Taronga Western Plains Zoo is pleased to announce the arrival of two healthy litters of Tasmanian Devil joeys! According to keepers, this is one of the most successful years to date for the Zoo’s Tasmanian Devil conservation breeding program.
The first litter of three joeys arrived on March 19 to mother Lana. Keepers were recently able to take a close look at each joey and confirm their sex (two males and one female). Another female, Pooki, birthed four joeys more recently on June 19, which are yet to emerge from the pouch.
“We’re very pleased to see nurturing, maternal instincts from both Lana and Pooki, who are both two-year-old females and first-time mothers,” Taronga Western Plains Zoo Senior Keeper Steve Kleinig said.
“The three joeys born in March…are now weaned (meaning they have left mother Lana’s pouch) but they still remain close by her side. They are now playing with each other and exploring independently outside the den.”
“The four joeys born in June are starting to open their eyes and become more aware of their surroundings. While they are still attached to their mother's teats, we’re expecting they will begin to leave their mother’s pouch in the coming weeks,” Steve said.
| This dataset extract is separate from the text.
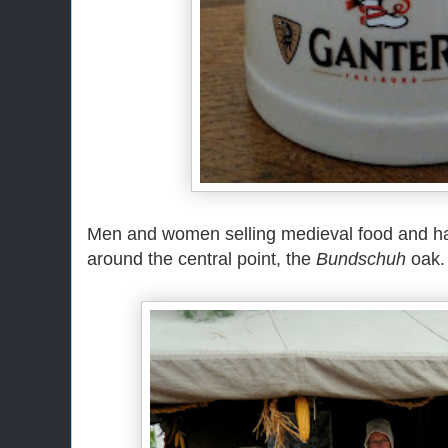
Men and women selling medieval food and han
around the central point, the
Bundschuh
oak.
Photo Credits: Taronga Western Plains Zoo (Image 3: Keepers Hayley Brooks, Karen James, and Rachel Schildkraut)
Taronga Western Plains Zoo is part of a national insurance population program designed to help save the Tasmanian Devil from becoming extinct as a result of the Devil Facial Tumour Disease*.
The Zoo’s breeding success this year is the result of a more targeted approach, and has benefited from favorable breeding recommendations. These are based on the unique characteristics and genetics of a breeding pair and, combined with their compatibility upon meeting, can determine breeding success.
“We are continuing to collaborate with other breeding institutions to improve the long-term viability of our program, such as Devil Ark in the Barrington Tops, where Lana and Pooki came from, and Tasmania’s Trowunna Wildlife Park, where the father originated,” Steve said.
Taronga Western Plains Zoo has two breeding facilities for the Tasmanian Devil located behind the scenes. The Zoo has bred 31 healthy Tasmanian Devil joeys so far - a significant boost to the regional zoo-based insurance population of this endangered species.
With Tasmanian Devil numbers in the wild currently dwindling to between 15,000 and 50,000 individuals, every birth is significant. The mainland breeding program of which the Zoo is a part could play an important role in helping to re-establish healthy wild populations of the species in Tasmania if needed in future.
The Tasmanian Devil (Sarcophilus harrisii) is a carnivorous marsupial of the family Dasyuridae. It was once native to mainland Australia, but it is now found only in the wild on the island state of Tasmania, including tiny east coast Maria Island where there is a conservation project with disease-free animals.
The Tasmanian Devil is the size of a small dog and became the largest carnivorous marsupial in the world following the extinction of the Thylacine in 1936. It is related to Quolls and distantly related to the Thylacine.
It is characterized by its stocky and muscular build, black fur, pungent odor, extremely loud and disturbing screech, keen sense of smell, and ferocity when feeding. The Tasmanian Devil's large head and neck allow it to generate among the strongest bites per unit body mass of any extant mammal land predator, and it hunts prey and scavenges carrion as well as eating household products if humans are living nearby.
A breeding Tasmanian Devil female can produce up to 50 young that are about the size of a grain of rice. Competition for survival is fierce, and only the first four joeys are able to latch onto the mother’s teats.
In 2008, the Tasmanian Devil was assessed and classified as “Endangered” by the IUCN. In 2009, the Australian Government also listed the species as “Endangered”, under national environmental law.
*Devil Facial Tumour Disease (DFTD) is an infectious cancer that only affects Tasmanian Devils, and is transmitted through biting, fighting and mating. Since the first official case of DFTD in Australia in 1996, there has been a decline of up to 50-70 per cent of the Tasmanian Devil population across the majority of Tasmania.